CS2710 / ISSP 2160: Homework 5

Machine Learning (Chapter 18)

Assigned: November 20, 2006

Due: December 4, 2006 (by beginning of class, via both dropbox (at least for non-graphical parts) and hardcopy). Please write your Pitt email alias on your hardcopies.

Programming Assignment (100 pts)

For this homework you will be using some machine learning software in java called WEKA. You will also be working with a dataset called OpenSecret, linked to a subset of Census data from April 2000. OpenSecret lists contributions to Presidential candidates from the 2004 race along with information about each contributor, including name, city, state, zip code, company employed by, and job title. From the Census data for 2000, you will have access to information about each zip code, including race, education level, income level, and employment.

Your job is to build a machine learning model from this data using Weka such that, given a new person with all of the associated information specified above, your model will predict

Which presidential candidate the person will donate money to (Bush or Kerry)

You can install WEKA and the Java runtime environment from the WEKA site. It's very easy to run. Here's an example (linux command line), assuming the training data is in file.arff:


java weka.classifiers.rules.ZeroR -t file.arff

This will run ZeroR (zero rules) on the "file.arff" file, show the learned model, and evaluate it using cross-validation. A tutorial is also available.

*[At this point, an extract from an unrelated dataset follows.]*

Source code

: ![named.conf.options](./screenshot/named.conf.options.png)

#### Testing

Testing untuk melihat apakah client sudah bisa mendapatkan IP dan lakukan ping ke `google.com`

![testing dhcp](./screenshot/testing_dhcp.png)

The data can be found here.

After pre-processing the data to put it in the necessary format for WEKA, you will experiment with the impact of three parameters on the accuracy of your results:

Learning algorithm: You will experiment with two different learning algorithms: decision trees and naive bayes. You are asked to document which algorithm produces more accurate results for this data set. You should discuss in your writeup why you think the algorithms perform differently.

Attributes: You will use feature selection to pinpoint which attributes most significantly impact results. You may experiment with extracting different types of features from the data. For example, it should be relatively straightforward to use zipcode as a feature, but you could also extract gender from this data. You might be able to improve accuracy by experimenting with attributes that are implicit in the data (i.e., not in the list of attributes given above). See the notes on feature selection below.

Training data size: You will experiment with different sizes of the training data set to determine the smallest amount of training data you need to get good results.

You will use cross validation to select the model that you think is most accurate. We will test your submissions on a new set of test data and you will receive a ranking of your model against all other assignments.

Notes on feature selection: You may experiment with feature selection entirely within WEKA or outside of WEKA. WEKA implements an incremental search over features (attributes) to select the ones that are the best predictors of your classes as described in the paper that is assigned for commentary. However, you may wish to have finer grained control over selection of features. For example, you might represent the feature "personal information" containing the text string including name, title, city, state and zipcode. Or, you might extract a separate feature for each one of these attributes. If you do the latter, you could experiment with the impact of different features outside of WEKA by systematically exploring the impact of these different attributes on results. There are many choices for how to do this. There is the chance that one attribute determines everything (e.g., that zipcode determines whether you give money and to whom). If we have this case, you can continue experimenting by removing the one dominating feature and then measuring how other attributes contribute.

Note that, when performing feature selection, your data should be divided into at least three sets: training set (on which you train your model), validation set (on which you evaluate selection of features), and test set (on which you perform the final evaluation). This in particular means that you should never use any of your testing data to run the feature selection algorithm (testing data is only used after the choice of features has been finalized).

You are to write a several page report that describes:

A description of the model you submitted with charts that document why the parameters you chose did best. This part of the paper should show the differences in learning between the two different methods you used, in terms of accuracy and in terms of what is learned. For your decision tree results, you should identify generalizations that were made and discuss whether these learned generalizations are meaningful (e.g., do they correspond to your intuition about why these attributes play a role?) (25 points)

Quantification of the effect of different attributes on the learning process. Which attributes were most important? Did accuracy degrade as you reduced the number of attributes? Use charts and a description of the charts to answer this question. Discuss your results and explain why they do or do not make sense. (30 points)

Quantification of the effect of amount of data on the learning process. Again, use charts and description of the charts to show how accuracy is affected by data set size. (15 points)

You should hand in:

Any scripts you wrote to assist you in running the experiments (15 points)

A readme file describing your approach and the scripts (1 page) (10 points)

The report (70 points as divided above)

In addition to the above, 5 points of your grade will reflect your performance on both the training data (which you have access to now), and on the test data which you will not see.